> **Text**
◇ ◇ ◇ ◇ ◇
Probability that a five-card poker hand contains 2 diamonds and 3 spades

Question

What is the probability that a five-card poker hand con- tains the 2 diamonds and 3 spades?

My Approach/Attempt-: N(contains 2 diamonds and 3 spades)=$\binom{4}{1} * \binom{13}{2} * \binom{4}{1} *\binom{13}{3}$

$\binom{4}{1}$ $\Rightarrow$ For selecting one suite which is diamond.

$\binom{13}{2}$ $\Rightarrow$ For selecting 2 cards from diamond.

$\binom{4}{1}$ $\Rightarrow$ For selecting one suite which is Spade.

$\binom{13}{3}$ $\Rightarrow$ For selecting 3 cards from spade.

$P\left ( E \right )=\left ( \binom{4}{1}*\binom{13}{2}*\binom{4}{1}*\binom{13}{3} \right )/\binom{52}{5}$ Am i correct?
◇ ◇ ◇ ◇ ◇
> **Entries supplied**
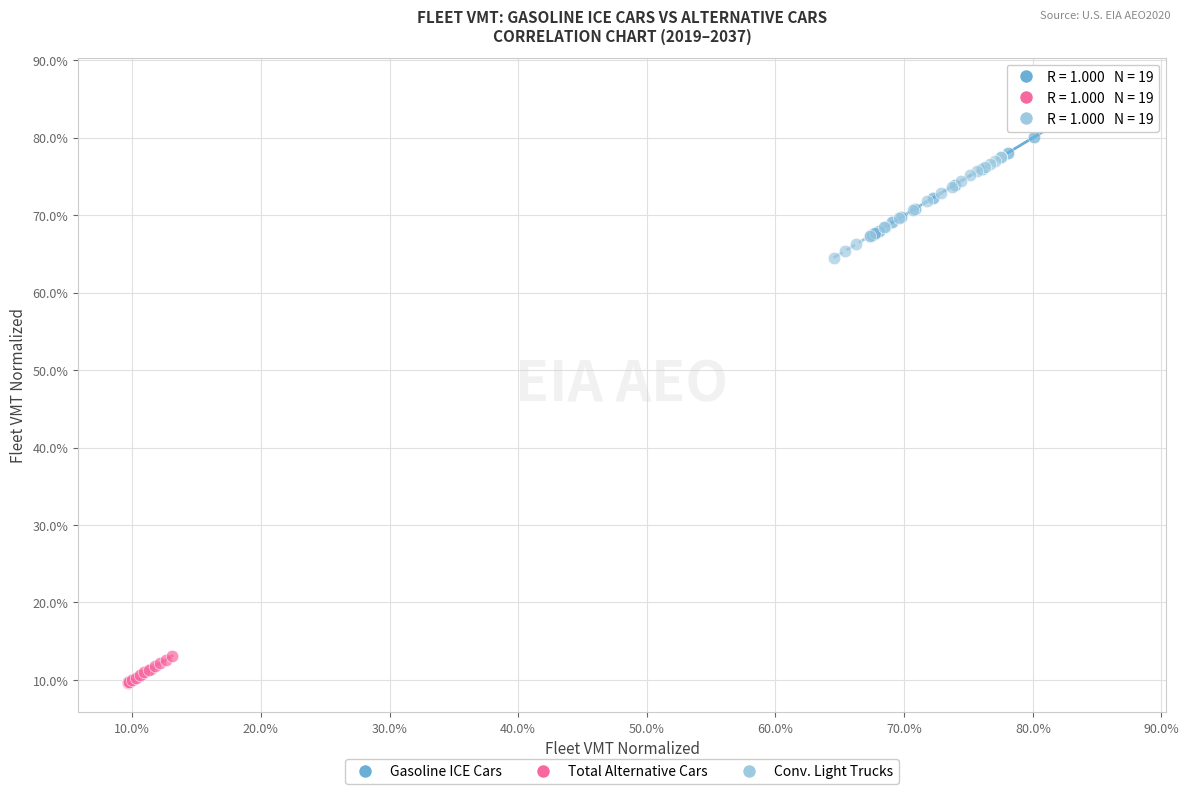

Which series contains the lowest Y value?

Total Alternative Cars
◇ ◇ ◇ ◇ ◇
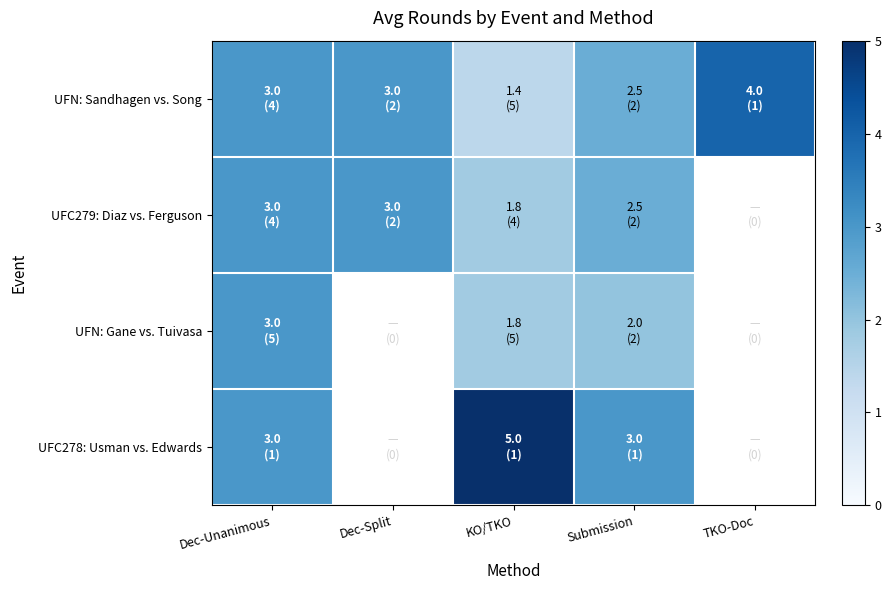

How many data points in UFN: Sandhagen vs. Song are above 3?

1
◇ ◇ ◇ ◇ ◇
> **Questions**
1. Sum up the poker hand question in two sentences.
2. Pick up the poker hand question after its last line and carry it on.

> **Answer section**
1. The poster asks for the probability that a five-card poker hand contains 2 diamonds and 3 spades. The proposed count multiplies $\binom{4}{1}$, $\binom{13}{2}$, $\binom{4}{1}$ and $\binom{13}{3}$, one factor each for choosing the diamond suit, 2 diamonds, the spade suit and 3 spades, then divides by $\binom{52}{5}$, and the poster asks whether this is correct.

2.
Answer 1

The total number of ways of a 5-card poker hand is: C( 52, 5 ).

The number of ways of the hand of cards which have to include 2 of diamonds and 3 of spades is:

C(1,1)C(1,1)C( 50, 3) = C( 50, 3 ). C(1,1) indicates that there only one way to get 2 of diamonds or 3 of spades. After we have these two in a hand there 50 cards left to hand the rest of the 5-card hand(3 cards left):C(50,3).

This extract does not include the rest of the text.